Gaining international experience, learning languages and exploring unknown places: this is a very popular career goal nowadays.
Traditionally, the migration flow within the EU brings people from the East to the West and from the South to the North, as people come looking for better opportunities and higher salaries. However, this trend seems to be changing a little. Citizens from West and Northern European countries are also starting to choose to leave their country for new adventures abroad. Is this true in the case of Denmark?
As stated by the World Happiness report in 2017, Denmark enjoys high rankings in all six of the key variables used to explain happiness: income, healthy life expectancy, having someone to count on in times of trouble, generosity, freedom and trust, the latter measured by the absence of corruption in government and business.
Migration out of Denmark has been fluctuating over the past 10 years, but overall it has been declining slightly. Nevertheless, there are many Danish citizens who decide to live in a foreign country: in 2016, 21,544 Danish were living abroad.
Europe Language Jobs, an international job board focusing on international candidates, has found the demand for multilingual talent on the European labour market to be growing year on year. The company counts more than 4,000 Danish jobseekers in its database. Most of them aspire to live in Nordic countries such as Sweden, Norway and Iceland.
They are, though, less likely to move to the South or East Europe, even though the economies of those countries are in need of multilingual workforce to plug the language skill gaps in many industries.
But what can motivate Danes to leave their home country? What are the reasons they are willing to leave 2016's happiest country?
Nowadays it is easier to move to another country than ever. Anybody can reach all the essential information through the internet about their dream destination. People are less likely to be intimidated by the idea of moving to a new place after having seen countless pictures and videos of it prior to their arrival.
Thanks to the appearance of low cost airlines, flying within the EU is incredibly affordable.
Mobile internet makes booking accommodation, translating words into your native language, and finding the way in an unknown city effortless. Even finding a job in a foreign country can be fairly simple.
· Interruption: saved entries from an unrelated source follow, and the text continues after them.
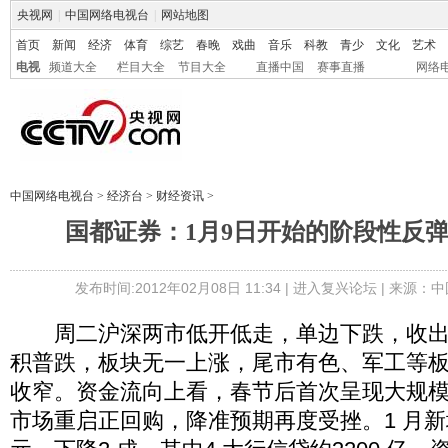
央视网
|
中国网络电视台
|
网站地图
首页
新闻
经济
体育
综艺
春晚
戏曲
音乐
科教
青少
文化
艺术
电视
频道大全
栏目大全
节目大全
直播中国
赛事直播
网络
中国网络电视台
>
经济台
>
财经资讯
>
国都证券：1月9日开始的阶段性反
发布时间:2012年02月08日 11:34 |
进入复兴论坛
| 来源：中
周二沪深两市低开低走，单边下跌，收出
积普跌，板块无一上涨，尾市有色、军工等
收窄。资金流向上看，春节后首次呈现大规
市场重启正回购，降准预期再度受挫。1 月新增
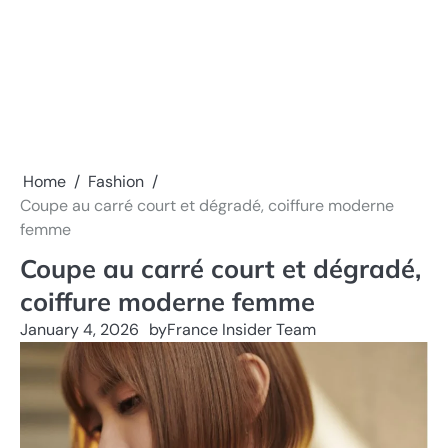
Home
Fashion
Coupe au carré court et dégradé, coiffure moderne
femme
Coupe au carré court et dégradé,
coiffure moderne femme
January 4, 2026
by
France Insider Team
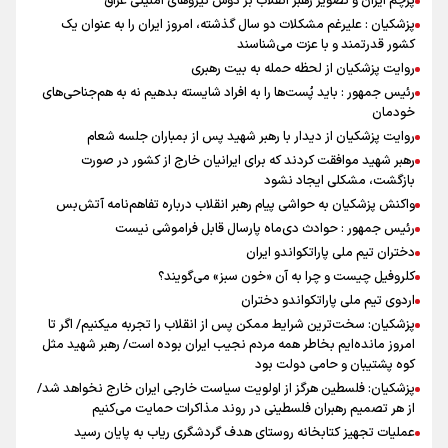
پرچم ایران و تصویر رهبر انقلاب بر دوش نیروهای امنیتی عراق
پزشکیان : علیرغم مشکلات دو سال گذشته، امروز ایران را به عنوان یک
کشور قدرتمند و با عزت می‌شناسند
روایت پزشکیان از لحظه حمله به بیت رهبری
رئیس جمهور : باید پُست‌ها را به افراد شایسته بدهیم نه به هم‌جناحی‌های
خودمان
روایت پزشکیان از دیدار با رهبر شهید پس از بمباران جلسه شعام
رهبر شهید موافقت کردند که برای ایرانیان خارج از کشور در صورت
بازگشت، مشکلی ایجاد نشود
واکنش پزشکیان به حواشی پیام رهبر انقلاب درباره تفاهم‌نامه آتش‌بس
رئیس جمهور : حوادث دی‌ماه پارسال قابل فراموشی نیست
دختران تیم ملی پاراتکواندو ایران
کلروفیل چیست و چرا به آن «خون سبز» می‌گویند؟
اردوی تیم ملی پاراتکواندو دختران
پزشکیان: سخت‌ترین شرایط ممکن پس از انقلاب را تجربه میکنیم/ اگر تا
امروز مانده‌ایم بخاطر همه‌ مردم نجیب ایران بوده است/ رهبر شهید مثل
کوه پشتیبان و حامی دولت بود
پزشکیان: فلسطین هرگز از اولویت سیاست خارجی ایران خارج نخواهد شد/
از هر تصمیم رهبران فلسطینی در روند مذاکرات حمایت می‌کنیم
عملیات تجهیز کتابخانه روستای هدف گردشگری ریاب به پایان رسید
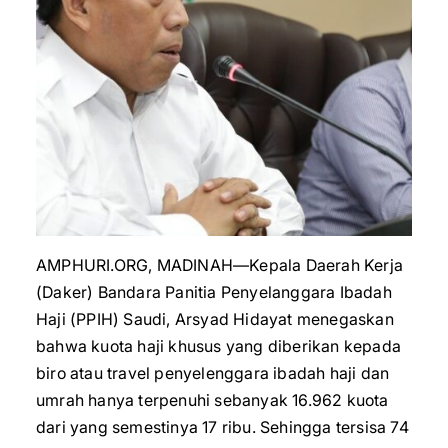
AMPHURI.ORG, MADINAH—Kepala Daerah Kerja
(Daker) Bandara Panitia Penyelanggara Ibadah
Haji (PPIH) Saudi, Arsyad Hidayat menegaskan
bahwa kuota haji khusus yang diberikan kepada
biro atau travel penyelenggara ibadah haji dan
umrah hanya terpenuhi sebanyak 16.962 kuota
dari yang semestinya 17 ribu. Sehingga tersisa 74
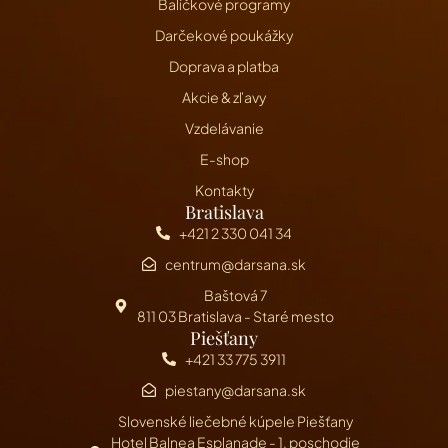
Balíčkové programy
Darčekové poukážky
Doprava a platba
Akcie & zľavy
Vzdelávanie
E-shop
Kontakty
Bratislava
+421 2 330 041 34
centrum@darsana.sk
Baštová 7
811 03 Bratislava - Staré mesto
Piešťany
+421 33 775 3911
piestany@darsana.sk
Slovenské liečebné kúpele Piešťany
Hotel Balnea Esplanade - 1. poschodie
Besides searching on the internet for local job boards and recruitment agencies, there are international job boards which directly specialise in multilingual candidates willing to relocate. It looks like technology gave us all the resources we need to start a new life abroad.
In addition to technological advancement, strong language skills have also made people more confident about moving abroad. In 2017, Danish citizens were ranked as the second best non-native English-speakers in the world. Fluent English knowledge doesn`t only give them confidence, but gives them a significant advantage while competing for jobs abroad. It shouldn't surprise anybody to hear that the most demanded language of the European job market is English. It is followed by German, French and the Nordic languages.
Without a doubt one of the reasons why people nowadays tend to live and work abroad more than before, is the simple fact that it is actually feasible. Today we have more opportunities and resources than previous generations ever had.
There is a highly detectable trend that people between ages 20 and 35 -- the so-called generation Y -- are more likely to work in foreign countries than older generations did. Is there anything special about this generation that makes them different from others?
Today`s technology-focused environment, twinned with changes in language education has created a profitable environment for millennials to travel abroad. Other generations probably would have done the same if they'd had the same opportunities. But would they have worked and lived in a different country?
Generation Y has a totally different approach to work than their parents had. They are looking for fulfilment and a rewarding job that makes them happy. They are not content to settle simply for a decent salary. Money has slipped from its position at the top of employees' priority list. However, gaining international experience, whilst also exploring the world, has earned a very prestigious place on that list.
Working has become a new way of appeasing the travel bug that so many young people claim to have caught. This desire for exploring the world and getting to know new places can actually convince young Danes to live in a foreign country. But is it worth leaving one of the happiest places on Earth for some fleeting adventures abroad? If you are a millennial, you will probably say yes!
Fanni Barsi is responsible for Communication at Europe Language Jobs, a job board that specialises in multilingual candidates across Europe.